» TO DO: Begin at the line below that has "middle tip: (699, 35)". Stop after the line that has "thumb ip: (938, 935)", repeating each line exactly and leaving out the pictures.

[PROVIDED DATA — start]

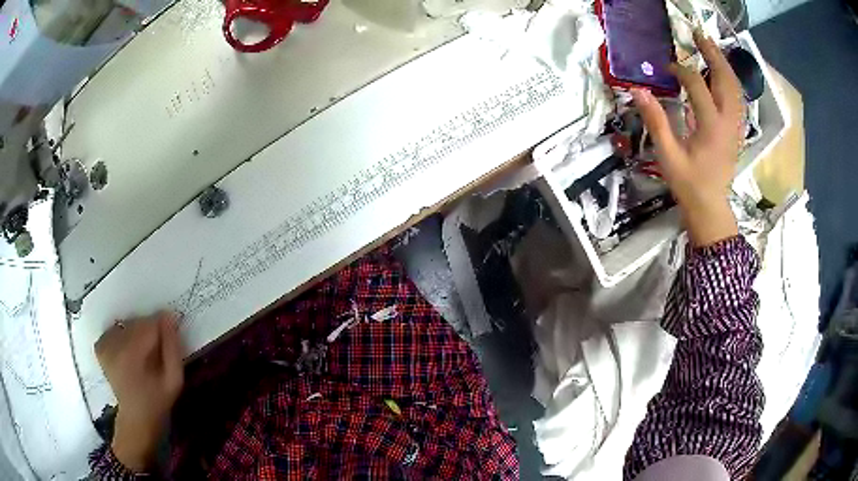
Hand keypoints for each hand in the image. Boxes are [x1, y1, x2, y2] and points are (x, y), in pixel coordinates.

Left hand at [95, 312, 184, 471]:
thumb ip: (173, 348)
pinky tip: (128, 350)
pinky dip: (123, 334)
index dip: (163, 329)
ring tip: (143, 353)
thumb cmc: (158, 401)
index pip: (150, 324)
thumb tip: (169, 317)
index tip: (169, 339)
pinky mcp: (99, 346)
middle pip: (137, 322)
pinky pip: (114, 329)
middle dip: (150, 330)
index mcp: (132, 353)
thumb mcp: (174, 380)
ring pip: (126, 324)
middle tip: (157, 351)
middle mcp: (114, 345)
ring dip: (137, 332)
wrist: (136, 419)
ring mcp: (104, 345)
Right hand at [631, 31, 742, 246]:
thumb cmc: (689, 184)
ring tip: (711, 48)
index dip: (681, 71)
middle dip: (712, 54)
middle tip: (699, 35)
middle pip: (724, 79)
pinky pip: (737, 99)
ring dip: (723, 65)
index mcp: (710, 127)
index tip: (666, 67)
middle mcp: (727, 122)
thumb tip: (637, 90)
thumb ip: (655, 120)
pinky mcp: (736, 131)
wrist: (710, 208)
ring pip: (735, 87)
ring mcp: (735, 126)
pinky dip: (730, 81)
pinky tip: (721, 75)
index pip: (696, 85)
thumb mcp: (668, 155)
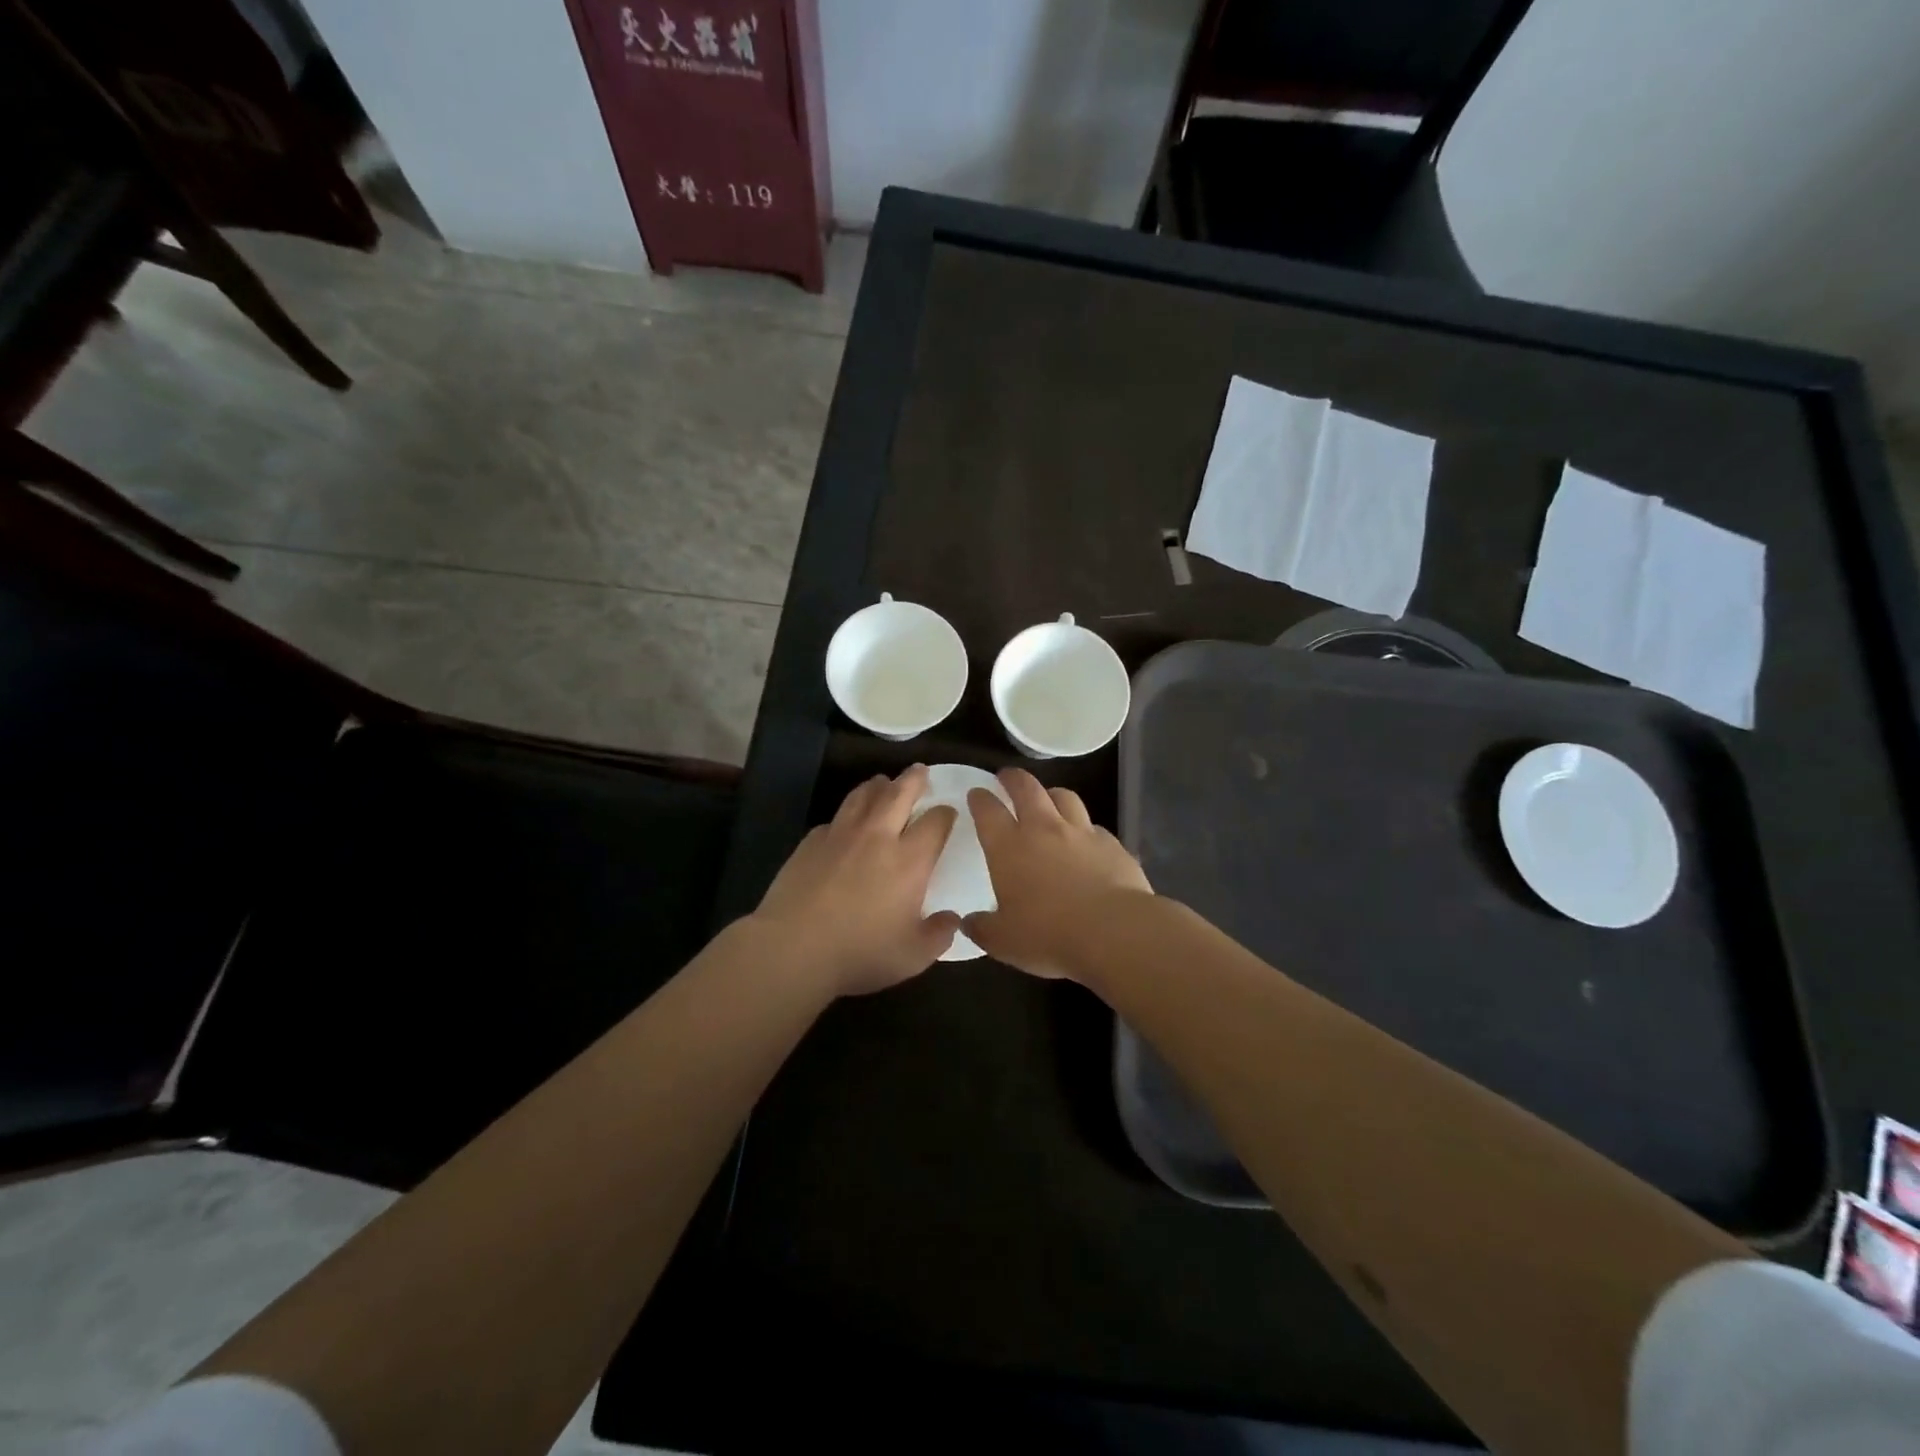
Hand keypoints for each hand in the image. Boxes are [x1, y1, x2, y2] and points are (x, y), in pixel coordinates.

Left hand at [752, 765, 959, 996]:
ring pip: (863, 795)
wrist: (794, 947)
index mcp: (910, 860)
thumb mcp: (912, 956)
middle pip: (899, 793)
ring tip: (883, 782)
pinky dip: (847, 813)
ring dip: (878, 785)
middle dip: (913, 779)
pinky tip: (846, 822)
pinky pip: (835, 818)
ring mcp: (841, 835)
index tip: (949, 812)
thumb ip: (938, 935)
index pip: (936, 822)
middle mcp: (878, 837)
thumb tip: (953, 919)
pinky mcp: (811, 842)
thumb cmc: (860, 953)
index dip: (946, 813)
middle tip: (919, 771)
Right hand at [964, 768, 1151, 979]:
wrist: (1114, 932)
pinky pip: (1094, 827)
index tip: (976, 794)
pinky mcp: (1112, 844)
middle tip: (1007, 777)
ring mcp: (1081, 833)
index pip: (988, 810)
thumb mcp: (1003, 941)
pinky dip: (1085, 828)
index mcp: (1009, 847)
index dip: (980, 798)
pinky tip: (1086, 841)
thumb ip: (982, 928)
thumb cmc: (1049, 935)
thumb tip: (967, 922)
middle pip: (1027, 788)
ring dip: (1052, 794)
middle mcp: (1044, 829)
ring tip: (1049, 799)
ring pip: (1065, 797)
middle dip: (1014, 778)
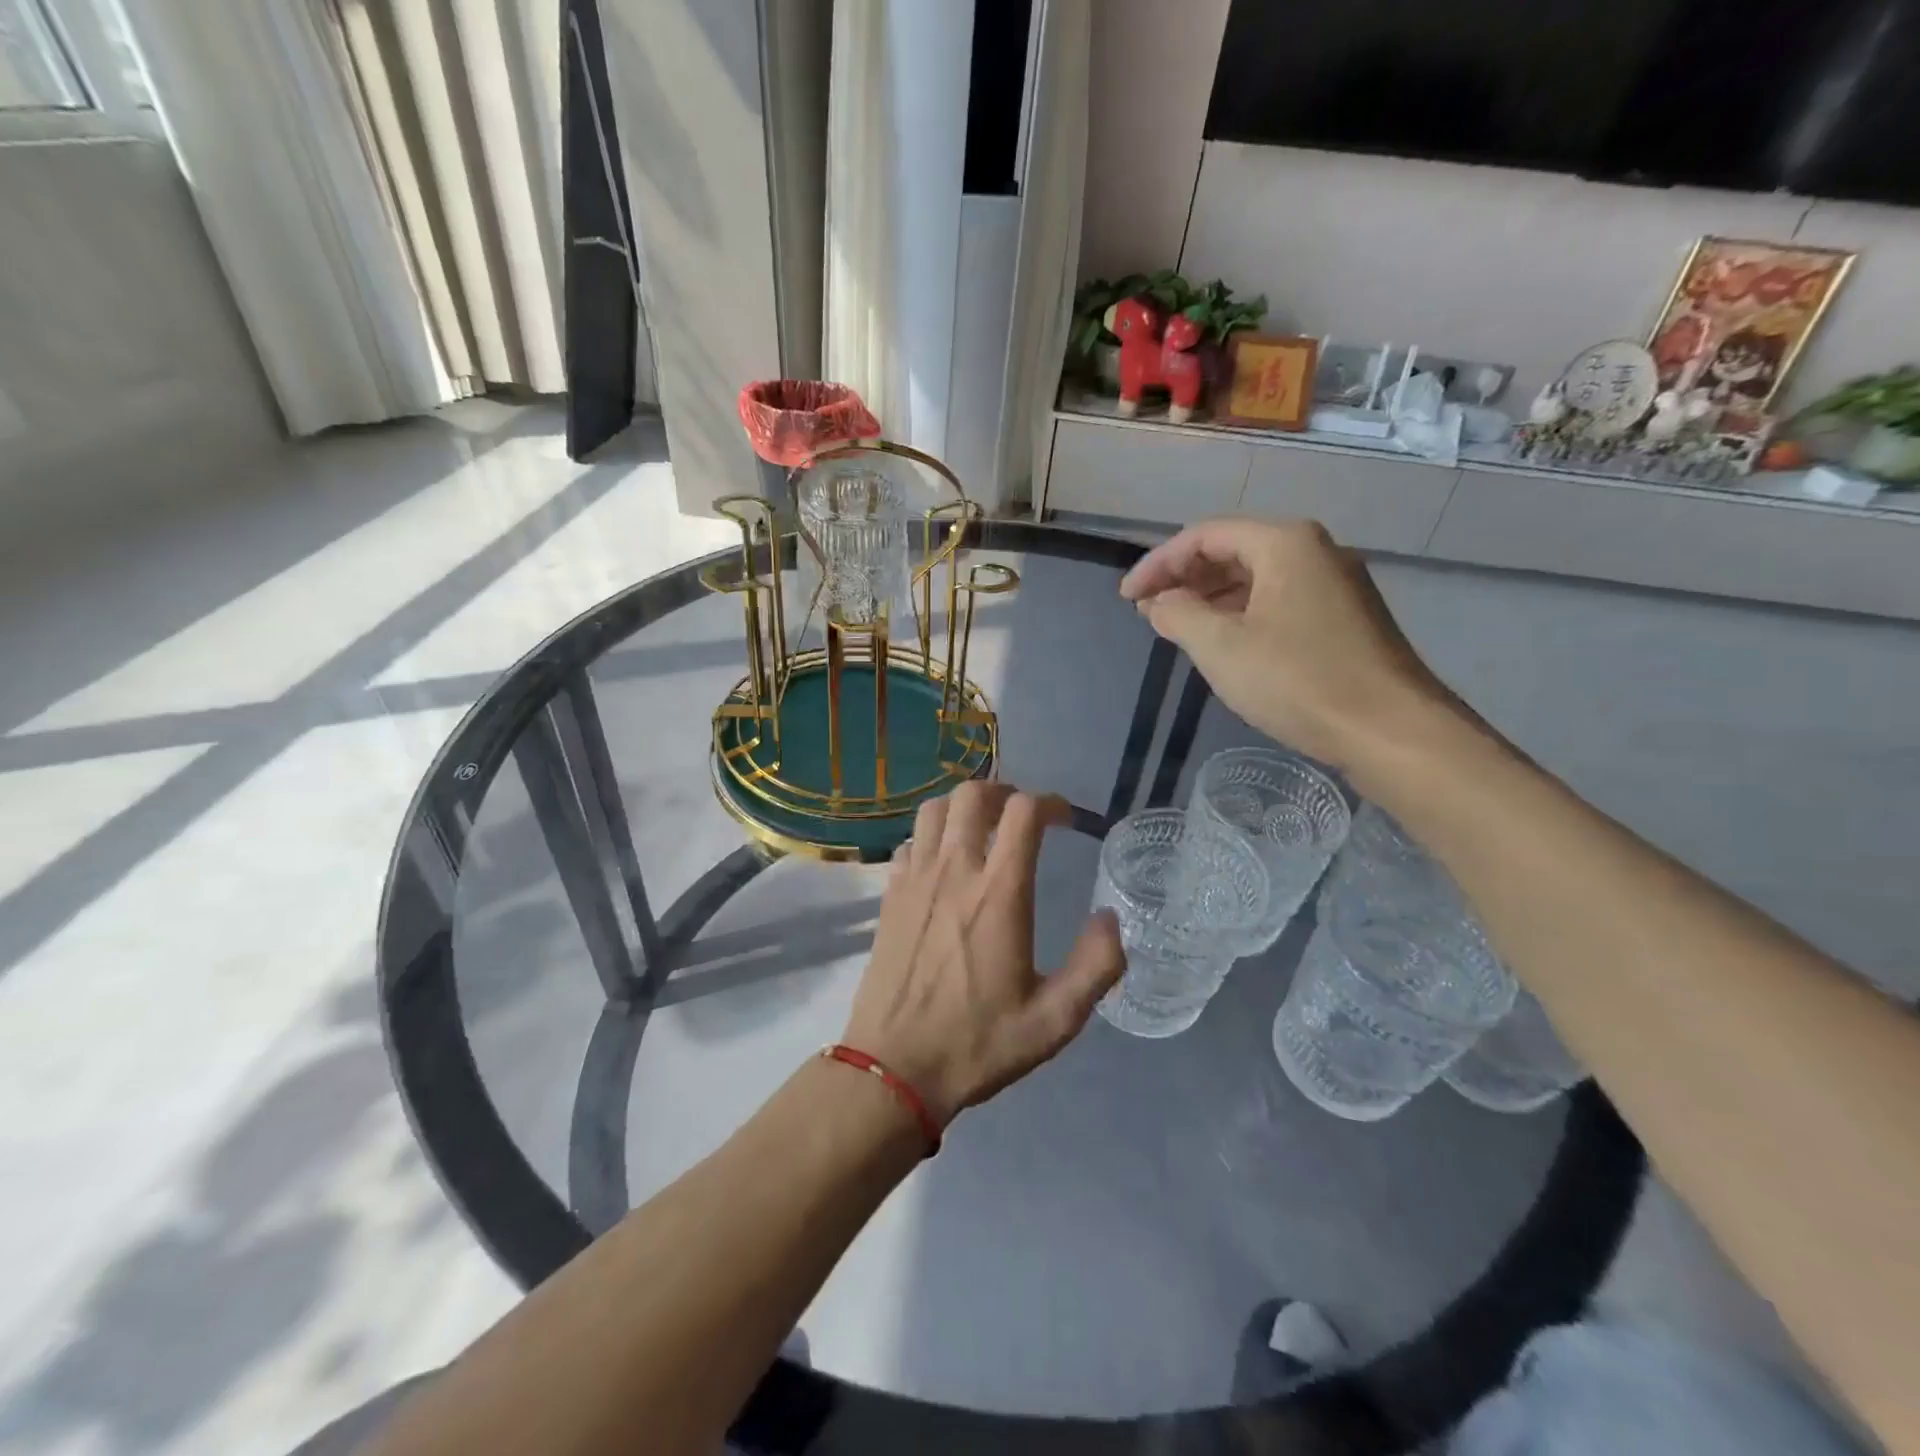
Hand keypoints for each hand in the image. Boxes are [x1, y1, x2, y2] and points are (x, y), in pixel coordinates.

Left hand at [841, 782, 1125, 1126]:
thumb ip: (1096, 967)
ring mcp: (914, 880)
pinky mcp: (888, 897)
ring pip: (934, 809)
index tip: (1064, 820)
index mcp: (999, 894)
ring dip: (962, 807)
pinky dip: (931, 836)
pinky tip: (943, 863)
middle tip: (1020, 815)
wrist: (894, 1070)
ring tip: (982, 828)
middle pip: (972, 794)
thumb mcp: (1055, 1020)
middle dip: (1003, 792)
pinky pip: (910, 843)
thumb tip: (1111, 920)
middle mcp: (954, 872)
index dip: (1050, 803)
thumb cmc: (978, 1044)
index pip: (1023, 813)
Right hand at [1119, 518, 1459, 774]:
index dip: (1158, 564)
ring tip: (1176, 627)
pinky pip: (1278, 599)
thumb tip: (1160, 603)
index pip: (1203, 535)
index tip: (1126, 598)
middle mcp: (1314, 550)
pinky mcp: (1345, 617)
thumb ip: (1178, 615)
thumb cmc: (1298, 680)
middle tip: (1148, 611)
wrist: (1390, 730)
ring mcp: (1334, 584)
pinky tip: (1224, 642)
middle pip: (1232, 549)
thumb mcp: (1220, 647)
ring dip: (1210, 597)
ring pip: (1256, 577)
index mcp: (1284, 542)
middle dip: (1184, 578)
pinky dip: (1240, 613)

[PROVIDED DATA — finish]

» SOLUTION:
middle tip: (699, 35)
middle pip: (724, 79)
pinky pip: (737, 99)
ring dip: (723, 65)
index mcp: (710, 127)
index tip: (666, 67)
middle mcp: (727, 122)
thumb tip: (637, 90)
thumb ip: (655, 120)
pinky mcp: (736, 131)
wrist: (710, 208)
ring pip: (735, 87)
ring mcp: (735, 126)
pinky dip: (730, 81)
pinky tip: (721, 75)
index pip: (696, 85)
thumb mcp: (668, 155)
Hand keypoints for each hand in the image. Boxes are [x1, y1, x2, y2] and points are (x, y), in pixel coordinates.

Left hand at [752, 765, 959, 996]:
ring pip: (863, 795)
wrist: (794, 947)
index mcp: (910, 860)
thumb mcp: (912, 956)
middle pip: (899, 793)
ring tip: (883, 782)
pinky dip: (847, 813)
ring dip: (878, 785)
middle dip: (913, 779)
pinky tip: (846, 822)
pinky pip: (835, 818)
ring mcp: (841, 835)
index tip: (949, 812)
thumb ip: (938, 935)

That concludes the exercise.